Passage given:
· · · · · · ·

Selenite: The Crystal That Grew to Eleven Metres Inside a Mexican Cave
What is Selenite?
Mineral Group: Sulphate | Category: Hydrated Gypsum | Formula: CaSO₄·2H₂O | Hardness: 2 (Mohs)
Selenite is a crystalline variety of Gypsum, a hydrated calcium sulphate mineral and one of the most abundant evaporite minerals on Earth. It is distinguished from other Gypsum varieties by its well-developed, often large, transparent to translucent crystals and its characteristic soft luminous appearance. The name derives from the Greek word selēnē, meaning moon, a reference to the pale, diffuse light that passes through and reflects from its surfaces. It is one of the softest minerals regularly encountered in collections, and one of the most immediately recognisable.
Gypsum as a mineral species has been known and used by human cultures for thousands of years. Selenite specifically, with its blade-like or tabular crystal habit and glassy to silky lustre, has been used as a window material, a carving medium, and a component of sacred and architectural spaces across many civilisations. The ancient Mesopotamians used thin sheets of Gypsum as window panes to diffuse light into interior spaces. The mineral's workability, abundance, and visual qualities have given it a continuous role in human material culture from prehistory to the present.
Formation and Geological Context
Selenite forms in evaporitic environments, the same broad geological setting that produces Halite, Anhydrite, and other minerals deposited by the evaporation of saline water. When a restricted body of seawater, a saline lake, or a coastal lagoon begins to lose water through evaporation faster than it is replenished, the dissolved mineral content of the remaining brine increases progressively. Gypsum is one of the first minerals to precipitate from evaporating seawater, crystallising before Halite as salinity rises, and it accumulates in beds and layers within the resulting evaporite sequence.

· · · · · · ·

Job:
Continue the selenite article from its last sentence. The lines after this point come from a separate source.

· · · · · · ·

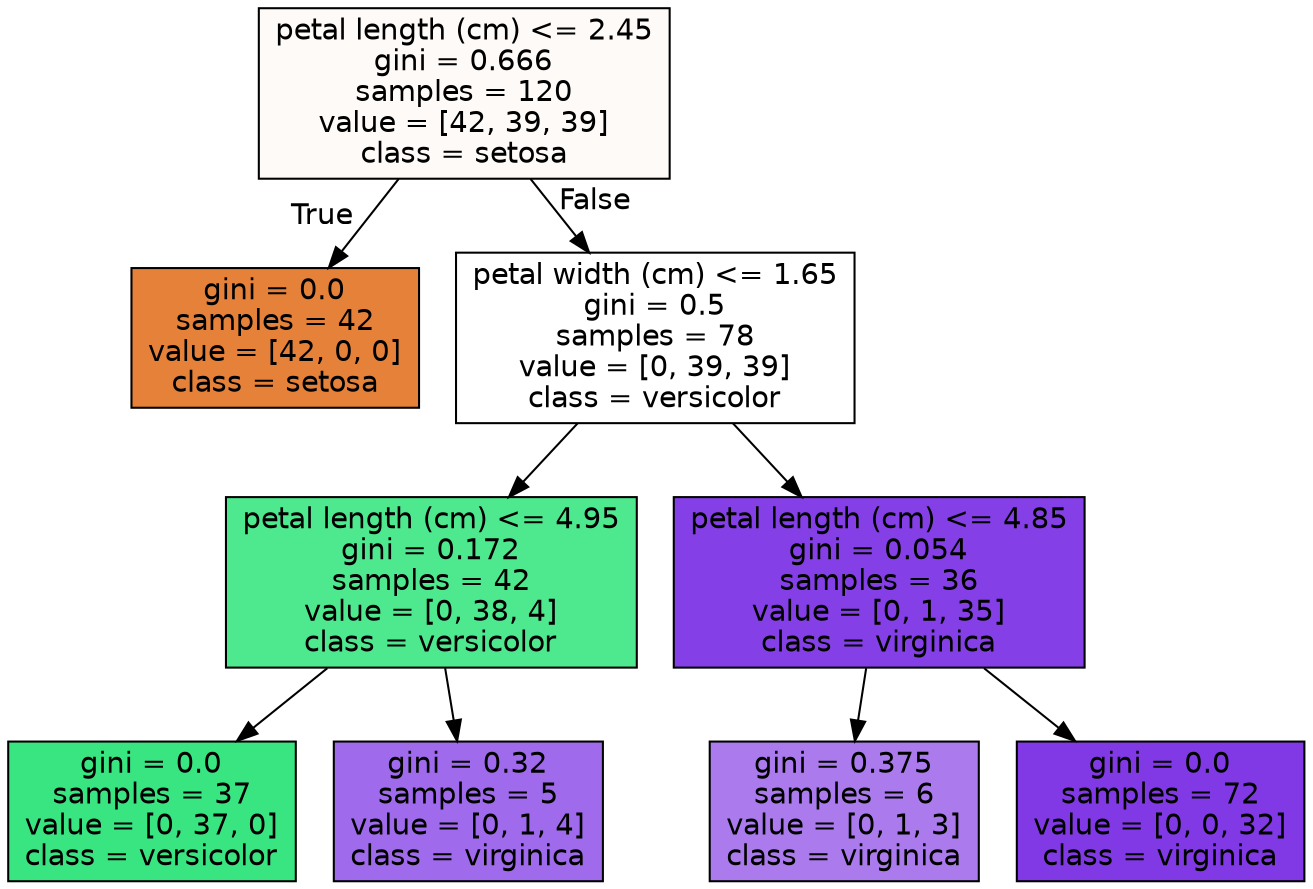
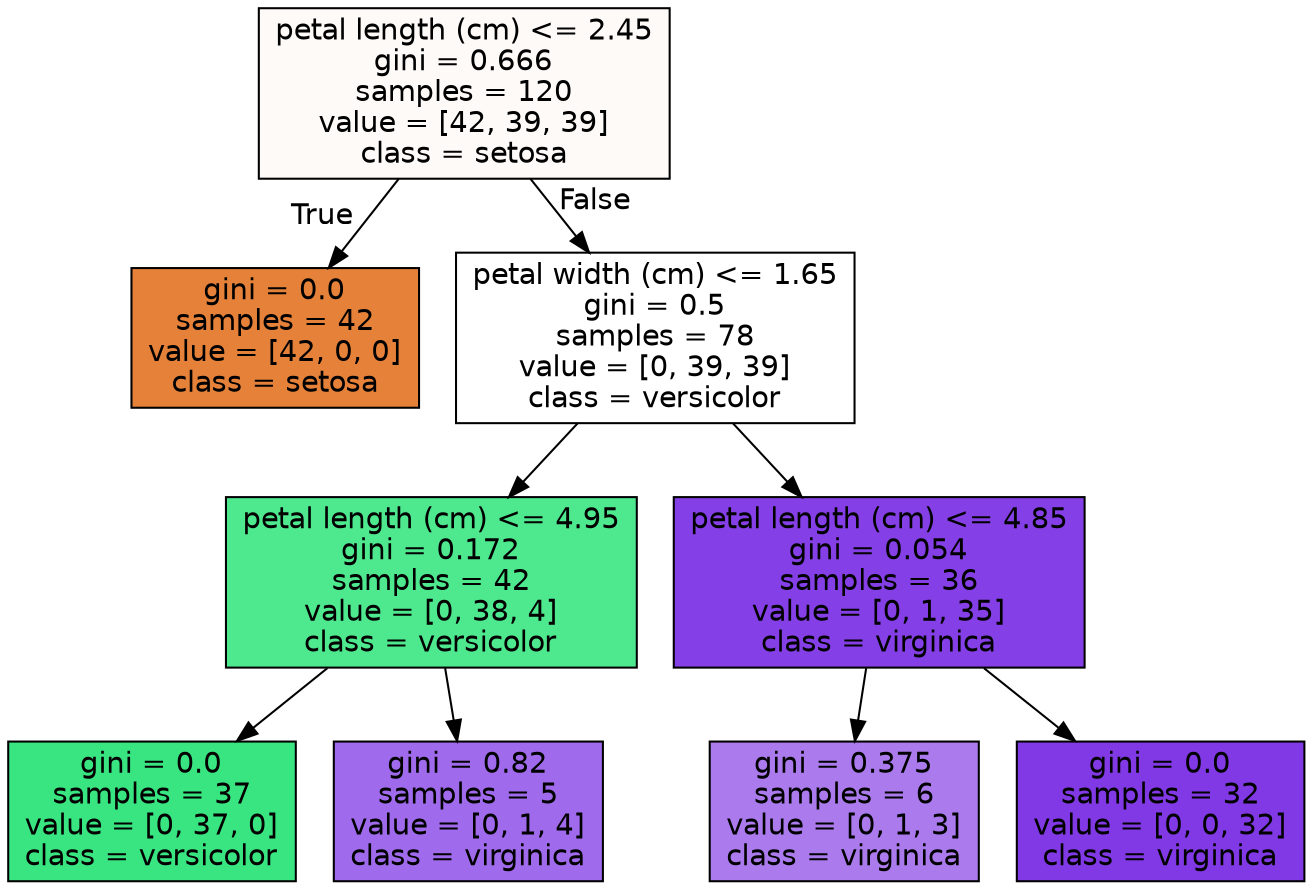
  digraph {
    node [color=black fontname=helvetica shape=box style=filled]
    edge [fontname=helvetica]
    n1 [fillcolor="#fefaf8" label="petal length (cm) <= 2.45\ngini = 0.666\nsamples = 120\nvalue = [42, 39, 39]\nclass = setosa"]
    n2 [fillcolor="#e58139" label="gini = 0.0\nsamples = 42\nvalue = [42, 0, 0]\nclass = setosa"]
    n3 [fillcolor="#ffffff" label="petal width (cm) <= 1.65\ngini = 0.5\nsamples = 78\nvalue = [0, 39, 39]\nclass = versicolor"]
    n4 [fillcolor="#4ee88e" label="petal length (cm) <= 4.95\ngini = 0.172\nsamples = 42\nvalue = [0, 38, 4]\nclass = versicolor"]
    n5 [fillcolor="#853fe6" label="petal length (cm) <= 4.85\ngini = 0.054\nsamples = 36\nvalue = [0, 1, 35]\nclass = virginica"]
    n6 [fillcolor="#39e581" label="gini = 0.0\nsamples = 37\nvalue = [0, 37, 0]\nclass = versicolor"]
-   n7 [fillcolor="#a06aec" label="gini = 0.32\nsamples = 5\nvalue = [0, 1, 4]\nclass = virginica"]
+   n7 [fillcolor="#a06aec" label="gini = 0.82\nsamples = 5\nvalue = [0, 1, 4]\nclass = virginica"]
    n8 [fillcolor="#ab7bee" label="gini = 0.375\nsamples = 6\nvalue = [0, 1, 3]\nclass = virginica"]
-   n9 [fillcolor="#8139e5" label="gini = 0.0\nsamples = 72\nvalue = [0, 0, 32]\nclass = virginica"]
+   n9 [fillcolor="#8139e5" label="gini = 0.0\nsamples = 32\nvalue = [0, 0, 32]\nclass = virginica"]
    n1 -> n2 [headlabel=True labelangle=45 labeldistance=2.5]
    n1 -> n3 [headlabel=False labelangle=-45 labeldistance=2.5]
    n3 -> n4
    n3 -> n5
    n4 -> n6
    n4 -> n7
    n5 -> n8
    n5 -> n9
  }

· · · · · · ·

Answer for this exercise:
The crystal habit of Selenite (whether bladed, tabular, prismatic, or fibrous) depends on the specific conditions of growth: the temperature and chemistry of the brine, the rate of evaporation, and the available space for crystal development. Slow growth in open cavities or within sedimentary sequences allows large, well-formed transparent crystals to develop. Rapid growth or confined spaces tend to produce finer-grained or fibrous material.
The most extraordinary example of Selenite crystal growth on Earth is the Cave of the Crystals (Cueva de los Cristales), discovered in 2000 within the Naica Mine in Chihuahua, Mexico. The cave contains Selenite crystals of staggering dimensions, with the largest specimens exceeding eleven metres in length and weighing over fifty tonnes, making them among the largest natural crystals ever documented. These crystals formed over an estimated 500,000 years within a flooded cave maintained at a near-constant temperature of around 58 degrees Celsius by geothermal activity, conditions that allowed crystal growth to proceed slowly and continuously over an extraordinarily long period. The cave was only accessible after mine pumping lowered the water table, and the crystals began to deteriorate almost immediately upon exposure to the cooler, drier air of the mine environment.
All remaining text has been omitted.